| What the exercise asks |
All records below should be repeated exactly, with the pictures left out.

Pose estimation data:
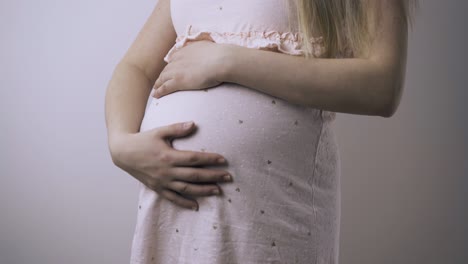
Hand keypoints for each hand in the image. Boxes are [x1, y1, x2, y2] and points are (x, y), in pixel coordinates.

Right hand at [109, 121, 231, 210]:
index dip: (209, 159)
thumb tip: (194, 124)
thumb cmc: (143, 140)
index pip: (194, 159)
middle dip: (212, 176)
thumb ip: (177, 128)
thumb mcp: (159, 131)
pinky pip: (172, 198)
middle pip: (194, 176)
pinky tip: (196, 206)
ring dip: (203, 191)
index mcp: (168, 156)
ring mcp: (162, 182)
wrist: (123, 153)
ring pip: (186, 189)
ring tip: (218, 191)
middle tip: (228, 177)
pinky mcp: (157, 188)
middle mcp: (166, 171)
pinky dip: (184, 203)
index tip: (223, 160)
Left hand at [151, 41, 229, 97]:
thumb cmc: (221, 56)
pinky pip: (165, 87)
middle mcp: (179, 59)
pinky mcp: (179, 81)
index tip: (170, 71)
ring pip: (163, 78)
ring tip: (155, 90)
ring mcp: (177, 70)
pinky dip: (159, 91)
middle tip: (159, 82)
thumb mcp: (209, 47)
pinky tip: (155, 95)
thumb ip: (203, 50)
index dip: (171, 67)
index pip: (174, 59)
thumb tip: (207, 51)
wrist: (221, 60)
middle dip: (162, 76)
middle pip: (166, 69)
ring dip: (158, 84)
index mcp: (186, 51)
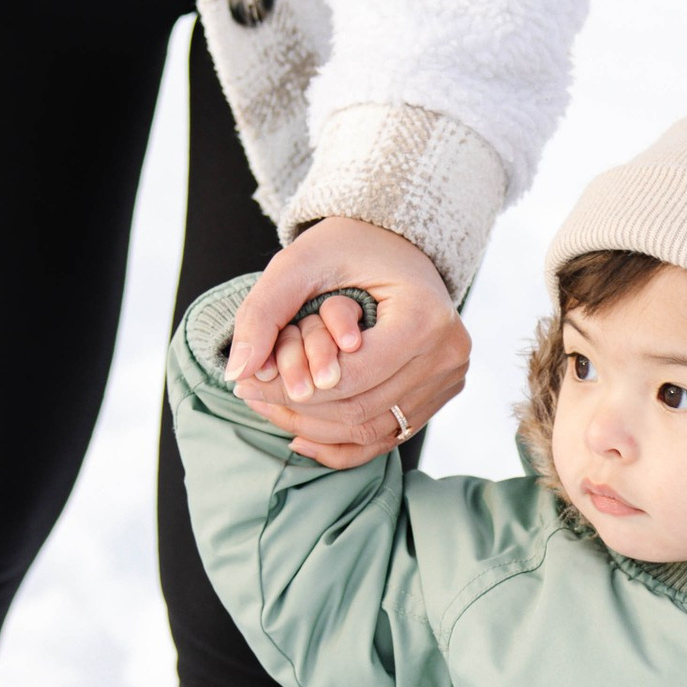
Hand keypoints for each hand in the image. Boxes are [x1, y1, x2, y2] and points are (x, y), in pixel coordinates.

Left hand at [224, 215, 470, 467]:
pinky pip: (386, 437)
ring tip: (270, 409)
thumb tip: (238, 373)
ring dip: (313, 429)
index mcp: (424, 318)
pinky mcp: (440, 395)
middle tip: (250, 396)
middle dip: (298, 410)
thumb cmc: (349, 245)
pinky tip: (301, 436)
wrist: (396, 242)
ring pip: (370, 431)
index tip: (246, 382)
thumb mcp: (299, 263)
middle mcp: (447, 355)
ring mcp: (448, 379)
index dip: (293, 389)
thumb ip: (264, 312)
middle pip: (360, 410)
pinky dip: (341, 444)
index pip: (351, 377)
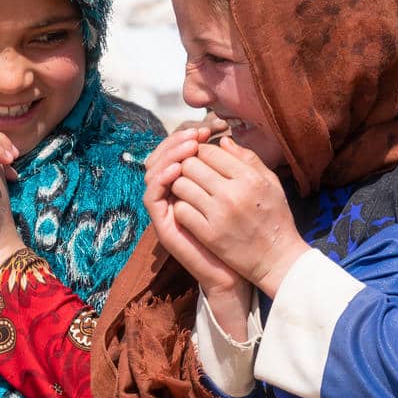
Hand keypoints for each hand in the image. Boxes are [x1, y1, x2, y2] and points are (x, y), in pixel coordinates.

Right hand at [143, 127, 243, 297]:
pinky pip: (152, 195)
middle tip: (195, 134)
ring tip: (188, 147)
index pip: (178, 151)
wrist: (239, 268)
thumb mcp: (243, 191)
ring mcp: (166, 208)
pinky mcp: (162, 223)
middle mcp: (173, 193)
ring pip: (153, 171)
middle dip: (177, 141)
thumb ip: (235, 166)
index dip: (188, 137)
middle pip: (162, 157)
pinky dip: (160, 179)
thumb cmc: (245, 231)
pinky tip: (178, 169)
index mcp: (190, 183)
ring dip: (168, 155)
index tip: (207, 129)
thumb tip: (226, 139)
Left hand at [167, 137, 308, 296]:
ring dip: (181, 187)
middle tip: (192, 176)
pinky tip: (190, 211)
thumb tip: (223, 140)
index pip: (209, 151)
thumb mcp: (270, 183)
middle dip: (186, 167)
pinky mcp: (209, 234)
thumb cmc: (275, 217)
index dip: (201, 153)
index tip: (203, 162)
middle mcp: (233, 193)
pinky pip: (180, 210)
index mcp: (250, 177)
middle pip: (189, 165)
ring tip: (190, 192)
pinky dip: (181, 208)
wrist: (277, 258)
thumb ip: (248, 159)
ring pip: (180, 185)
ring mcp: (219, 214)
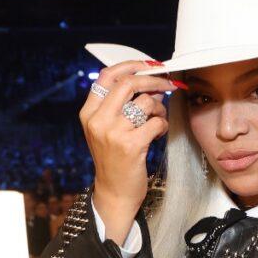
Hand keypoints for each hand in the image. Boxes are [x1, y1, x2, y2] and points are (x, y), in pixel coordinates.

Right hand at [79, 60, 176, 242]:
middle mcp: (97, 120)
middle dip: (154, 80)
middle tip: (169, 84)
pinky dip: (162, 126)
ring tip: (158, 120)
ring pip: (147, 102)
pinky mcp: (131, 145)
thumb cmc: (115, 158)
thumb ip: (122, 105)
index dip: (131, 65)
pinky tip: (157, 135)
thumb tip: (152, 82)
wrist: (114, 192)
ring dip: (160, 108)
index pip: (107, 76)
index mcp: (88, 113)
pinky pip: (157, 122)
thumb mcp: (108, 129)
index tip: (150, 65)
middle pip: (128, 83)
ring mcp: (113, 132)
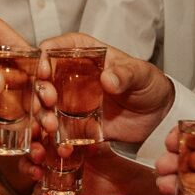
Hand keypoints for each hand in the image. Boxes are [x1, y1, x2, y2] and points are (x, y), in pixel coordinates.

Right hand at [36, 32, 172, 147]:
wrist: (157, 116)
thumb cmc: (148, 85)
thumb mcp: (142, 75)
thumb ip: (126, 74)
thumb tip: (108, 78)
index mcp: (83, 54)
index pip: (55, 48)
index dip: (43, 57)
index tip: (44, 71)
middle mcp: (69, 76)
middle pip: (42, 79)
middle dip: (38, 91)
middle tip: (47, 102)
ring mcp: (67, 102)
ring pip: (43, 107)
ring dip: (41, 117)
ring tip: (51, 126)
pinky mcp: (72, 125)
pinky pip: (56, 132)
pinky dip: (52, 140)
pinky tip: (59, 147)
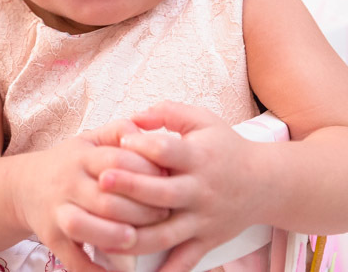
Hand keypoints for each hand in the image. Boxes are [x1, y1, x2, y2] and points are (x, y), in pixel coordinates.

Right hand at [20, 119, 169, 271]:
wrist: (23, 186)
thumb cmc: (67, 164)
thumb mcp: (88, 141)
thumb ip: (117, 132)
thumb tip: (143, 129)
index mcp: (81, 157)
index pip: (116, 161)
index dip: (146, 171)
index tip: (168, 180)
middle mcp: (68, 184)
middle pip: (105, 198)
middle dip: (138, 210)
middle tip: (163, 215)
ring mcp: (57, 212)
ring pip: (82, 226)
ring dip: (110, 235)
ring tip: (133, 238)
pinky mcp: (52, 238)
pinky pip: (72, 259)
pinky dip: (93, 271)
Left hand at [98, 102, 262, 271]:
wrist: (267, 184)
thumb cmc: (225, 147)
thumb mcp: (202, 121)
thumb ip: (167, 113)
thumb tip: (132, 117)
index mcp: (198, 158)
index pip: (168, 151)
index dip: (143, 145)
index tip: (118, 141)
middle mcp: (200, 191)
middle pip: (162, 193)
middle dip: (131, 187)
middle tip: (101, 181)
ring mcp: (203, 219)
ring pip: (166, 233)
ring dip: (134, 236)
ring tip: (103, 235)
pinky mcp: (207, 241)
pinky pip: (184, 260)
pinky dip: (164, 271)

| Exercise solution |
Hand keypoints for each hand in the image. Boxes are [x1, y1, x2, y2] and points are (x, y), in pixel coordinates.

Right hand at [109, 121, 231, 210]:
index dip: (209, 159)
thumb tip: (194, 124)
thumb cmc: (143, 140)
index pip: (194, 159)
middle dip: (212, 176)
thumb ip: (177, 128)
thumb mcp: (159, 131)
pinky pip: (172, 198)
middle pip: (194, 176)
pinky tip: (196, 206)
ring dip: (203, 191)
index mcp: (168, 156)
ring mcp: (162, 182)
wrist: (123, 153)
ring pip: (186, 189)
ring tip: (218, 191)
middle tip: (228, 177)
pinky mcp: (157, 188)
middle mcp: (166, 171)
pinky dip: (184, 203)
index tip: (223, 160)
Left hand at [151, 41, 229, 97]:
thumb cmc: (221, 56)
pinky pip: (165, 87)
middle mcp: (179, 59)
pinky mcp: (179, 81)
index tip: (170, 71)
ring pip: (163, 78)
ring tip: (155, 90)
ring mcp: (177, 70)
pinky dip: (159, 91)
middle tip: (159, 82)
thumb mcp: (209, 47)
pinky tip: (155, 95)
thumb ip: (203, 50)
index dip: (171, 67)
index pip: (174, 59)
thumb tip: (207, 51)
wrist: (221, 60)
middle dip: (162, 76)
middle pip: (166, 69)
ring dip: (158, 84)
index mcp: (186, 51)
Hand keypoints for each hand in the image. Boxes are [x1, y1, x2, y2] and points are (x, y), in pixel coordinates.

Left hand at [224, 215, 470, 467]:
pinky pip: (386, 437)
ring tip: (270, 409)
thumb tip: (238, 373)
ring dip: (313, 429)
index mcp: (424, 318)
pinky mcp: (440, 395)
middle tip: (250, 396)
middle dip: (298, 410)
thumb cmc: (349, 245)
pinky tip: (301, 436)
wrist: (396, 242)
ring pip: (370, 431)
index tip: (246, 382)
thumb mcp: (299, 263)
middle mcp: (447, 355)
ring mcp: (448, 379)
index dip: (293, 389)
thumb ip: (264, 312)
middle pip: (360, 410)
pinky dip: (341, 444)
index pip: (351, 377)
Hand keypoints for each hand in the image. Boxes are [x1, y1, x2, y2] and points are (x, y), in pixel coordinates.

Right hand at [143, 127, 243, 297]:
pinky pip: (152, 195)
middle tip: (195, 134)
ring tip: (188, 147)
index pip: (178, 151)
wrist: (239, 268)
thumb mcp: (243, 191)
ring mcp: (166, 208)
pinky mcp: (162, 223)
middle mcp: (173, 193)
ring pip: (153, 171)
middle dip: (177, 141)
thumb ip: (235, 166)
index dip: (188, 137)
middle pip: (162, 157)
pinky dip: (160, 179)
thumb cmc: (245, 231)
pinky tip: (178, 169)
index mcp: (190, 183)
ring dip: (168, 155)
index tip: (207, 129)
thumb tip: (226, 139)
Left hand at [167, 137, 308, 296]:
ring dip: (181, 187)
middle tip: (192, 176)
pinky tip: (190, 211)
thumb tip: (223, 140)
index pip: (209, 151)
thumb mcp: (270, 183)
middle dip: (186, 167)
pinky mcp: (209, 234)
thumb cmc: (275, 217)
index dip: (201, 153)
index tip: (203, 162)
middle mcp: (233, 193)
pinky pip: (180, 210)
index mcp: (250, 177)
middle pip: (189, 165)
ring tip: (190, 192)
pinky dip: (181, 208)
wrist: (277, 258)
thumb ip: (248, 159)
ring pip: (180, 185)
ring mcp: (219, 214)
Hand keypoints for each hand in the image. Boxes are [x1, y1, x2, y2] and points are (x, y), in pixel coordinates.

Right hand at [79, 60, 176, 242]:
middle mcp: (97, 120)
middle dip: (154, 80)
middle tip: (169, 84)
pinky dip: (162, 126)
ring tip: (158, 120)
ring pip: (147, 102)
pinky mcp: (131, 145)
thumb cmc: (115, 158)
thumb ip: (122, 105)
index dip: (131, 65)
pinky tip: (157, 135)
thumb tip: (152, 82)
wrist: (114, 192)
ring dip: (160, 108)
index pip: (107, 76)
index mcp: (88, 113)
pinky pip: (157, 122)
thumb mcp: (108, 129)
index tip: (150, 65)
middle pip: (128, 83)
ring mcp: (113, 132)
Hand keypoints for each hand in the image. Boxes are [x1, y1, x2, y2] and points are (x, y), in pixel coordinates.

Right hand at [36, 32, 172, 147]:
wrist: (157, 116)
thumb cmc: (148, 85)
thumb mcp: (142, 75)
thumb ip: (126, 74)
thumb tip: (108, 78)
index mcp: (83, 54)
index pip: (55, 48)
index dip: (43, 57)
index tip: (44, 71)
middle mcp: (69, 76)
middle pip: (42, 79)
middle dip: (38, 91)
middle tip: (47, 102)
ring mcp: (67, 102)
ring pip: (43, 107)
ring dip: (41, 117)
ring tip: (51, 126)
pinky mcp: (72, 125)
pinky pip: (56, 132)
pinky dip: (52, 140)
pinky tip: (59, 147)
Hand keypoints for each hand in the image. Boxes are [x1, y1, x2, y2] and points are (x, y), in pixel coordinates.

Right hand at [20, 119, 169, 271]:
wrist: (23, 186)
thumb cmc: (67, 164)
thumb mcp: (88, 141)
thumb ip: (117, 132)
thumb tip: (143, 129)
index mcp: (81, 157)
index pip: (116, 161)
index dip: (146, 171)
index tip: (168, 180)
middle mcp: (68, 184)
middle pip: (105, 198)
middle dip: (138, 210)
middle tip: (163, 215)
ring mcp: (57, 212)
ring pip: (82, 226)
ring dip: (110, 235)
ring tip: (133, 238)
pinky mcp: (52, 238)
pinky pip: (72, 259)
pinky dip: (93, 271)
Left hand at [98, 102, 262, 271]:
wrist: (267, 184)
thumb cmc: (225, 147)
thumb mcp: (202, 121)
thumb ip: (167, 113)
thumb tip: (132, 117)
index mcp: (198, 158)
index pip: (168, 151)
index dip: (143, 145)
index tip: (118, 141)
middle mcp: (200, 191)
middle pip: (162, 193)
middle dip: (131, 187)
middle tip: (101, 181)
ring mcp: (203, 219)
ring pip: (166, 233)
ring dip: (134, 236)
ring tip: (103, 235)
pinky mcp: (207, 241)
pinky pip: (184, 260)
pinky dip: (164, 271)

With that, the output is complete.